▸ Exercise brief:
Omitting every picture, copy the lines from the one that contains "spacedock.info: 702 -> 747" through the last line of the records below, exactly and with nothing added.

[Change detection data]

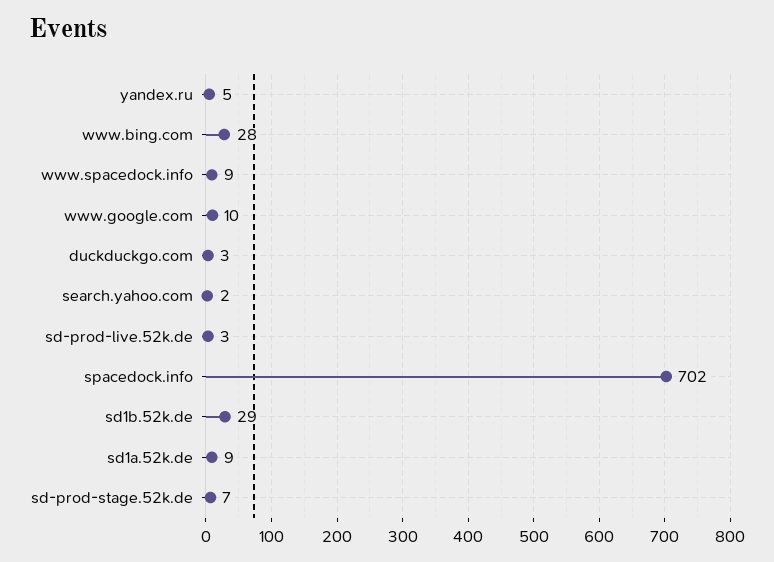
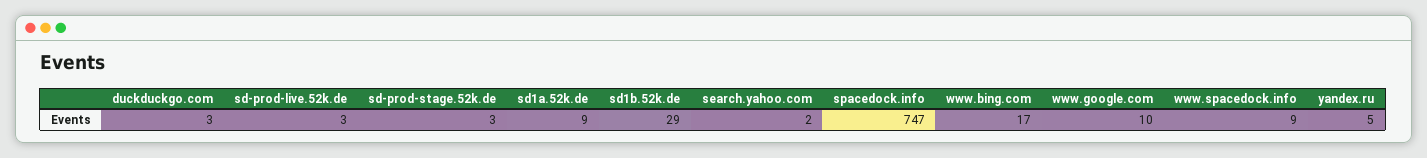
www.bing.com: 28 -> 17
spacedock.info: 702 -> 747
sd-prod-stage.52k.de: 7 -> 3

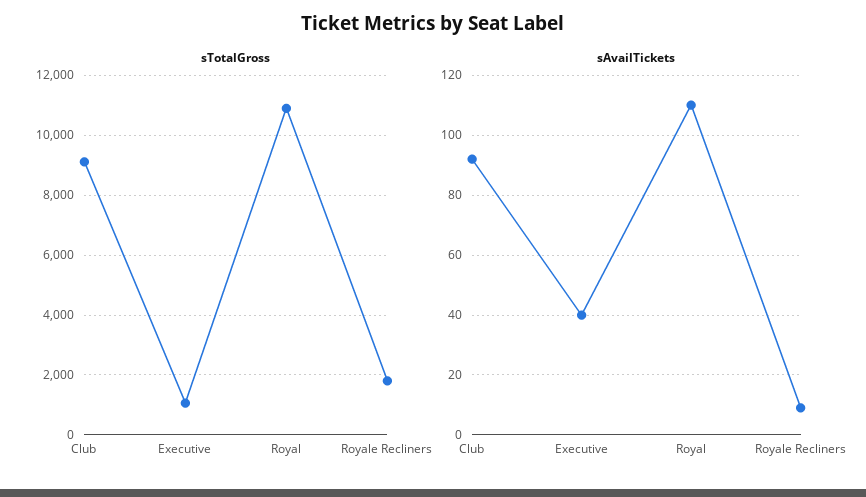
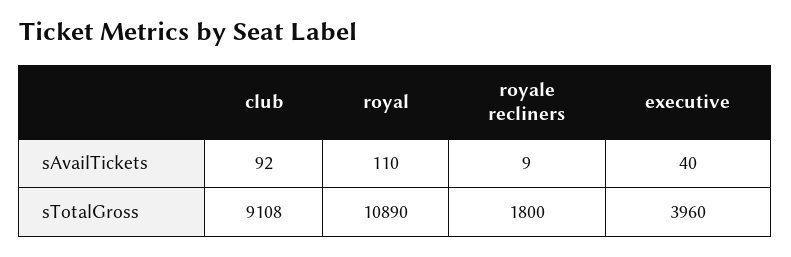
sTotalGross, Executive: 1000 -> 3960

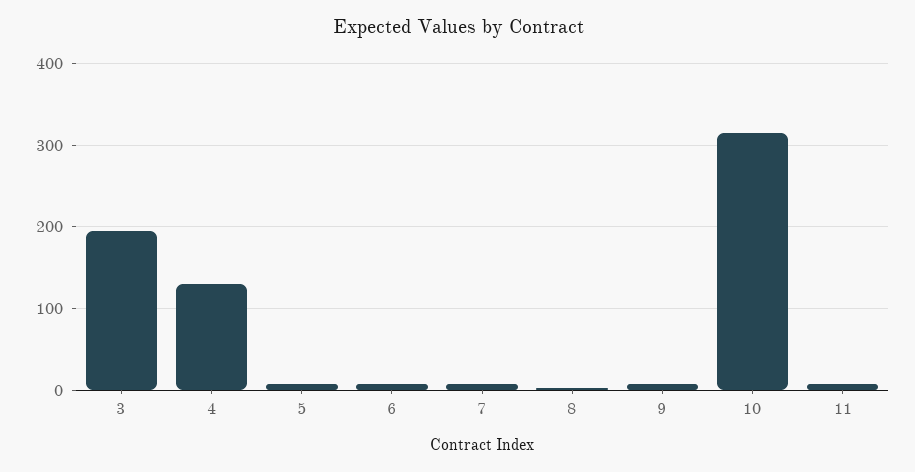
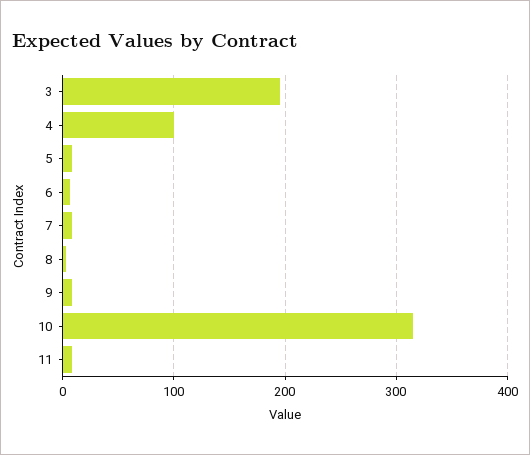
4: 130 -> 100

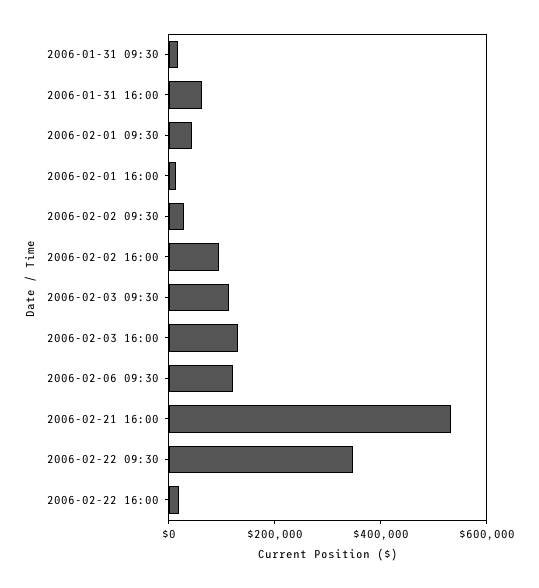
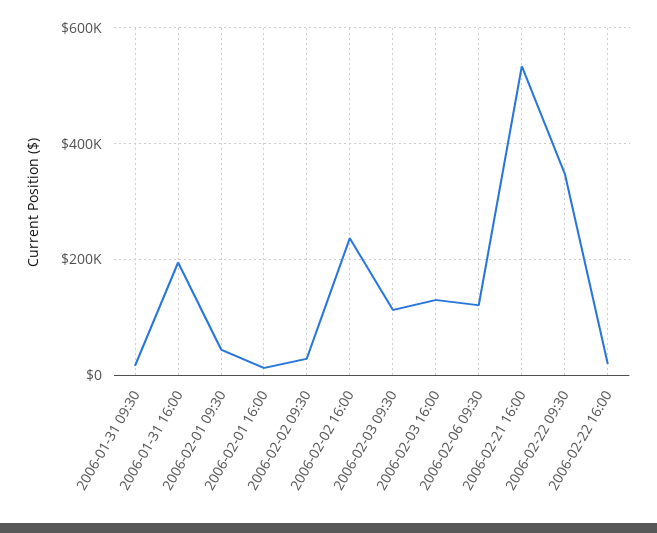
2006-01-31 16:00: 50000 -> 200000
2006-02-02 16:00: 100000 -> 240000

▸ Reply to the task:
spacedock.info: 702 -> 747
sd-prod-stage.52k.de: 7 -> 3

sTotalGross, Executive: 1000 -> 3960

4: 130 -> 100

2006-01-31 16:00: 50000 -> 200000
2006-02-02 16:00: 100000 -> 240000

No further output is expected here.